Top of DATASET EXTRACT
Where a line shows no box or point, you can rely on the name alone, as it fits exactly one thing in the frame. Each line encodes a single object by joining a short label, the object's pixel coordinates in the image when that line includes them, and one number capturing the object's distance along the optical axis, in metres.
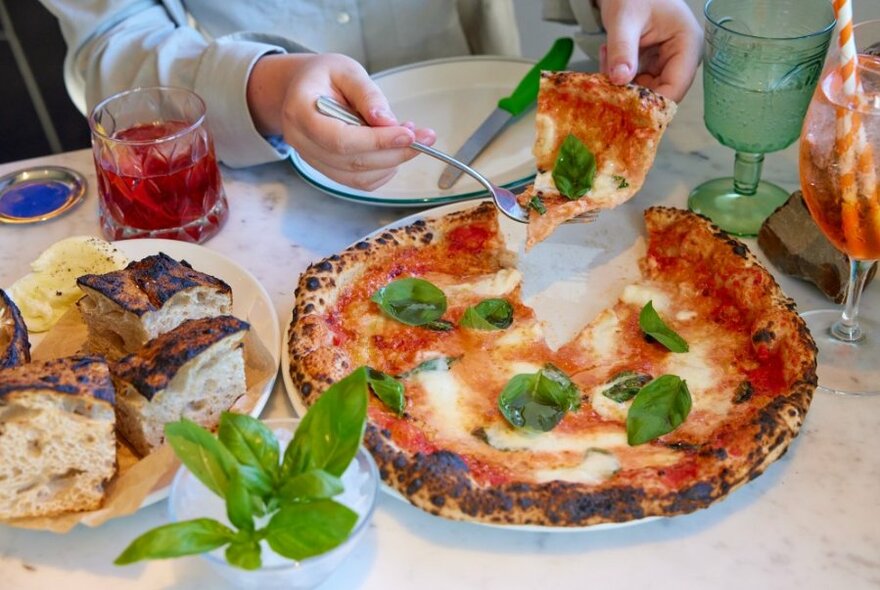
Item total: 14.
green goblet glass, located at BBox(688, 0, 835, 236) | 1.47
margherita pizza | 1.09
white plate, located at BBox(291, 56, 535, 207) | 1.67
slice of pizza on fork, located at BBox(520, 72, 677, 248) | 1.49
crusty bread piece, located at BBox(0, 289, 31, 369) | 1.24
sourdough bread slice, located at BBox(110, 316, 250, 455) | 1.15
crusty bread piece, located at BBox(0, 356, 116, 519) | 1.06
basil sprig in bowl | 0.94
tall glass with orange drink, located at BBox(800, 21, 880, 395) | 1.19
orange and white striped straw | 1.19
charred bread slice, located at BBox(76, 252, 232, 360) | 1.29
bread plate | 1.37
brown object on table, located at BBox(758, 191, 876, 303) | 1.43
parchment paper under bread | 1.10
Bottom of DATASET EXTRACT
● **TASK GOAL**:
Every line above should be transcribed word for word; leave the pictures out.

● **WRITTEN ANSWER**:
Where a line shows no box or point, you can rely on the name alone, as it fits exactly one thing in the frame. Each line encodes a single object by joining a short label, the object's pixel coordinates in the image when that line includes them, and one number capturing the object's distance along the optical axis, in metres.
Item total: 14.
green goblet glass, located at BBox(688, 0, 835, 236) | 1.47
margherita pizza | 1.09
white plate, located at BBox(291, 56, 535, 207) | 1.67
slice of pizza on fork, located at BBox(520, 72, 677, 248) | 1.49
crusty bread piece, located at BBox(0, 289, 31, 369) | 1.24
sourdough bread slice, located at BBox(110, 316, 250, 455) | 1.15
crusty bread piece, located at BBox(0, 356, 116, 519) | 1.06
basil sprig in bowl | 0.94
tall glass with orange drink, located at BBox(800, 21, 880, 395) | 1.19
orange and white striped straw | 1.19
charred bread slice, located at BBox(76, 252, 232, 360) | 1.29
bread plate | 1.37
brown object on table, located at BBox(758, 191, 876, 303) | 1.43
parchment paper under bread | 1.10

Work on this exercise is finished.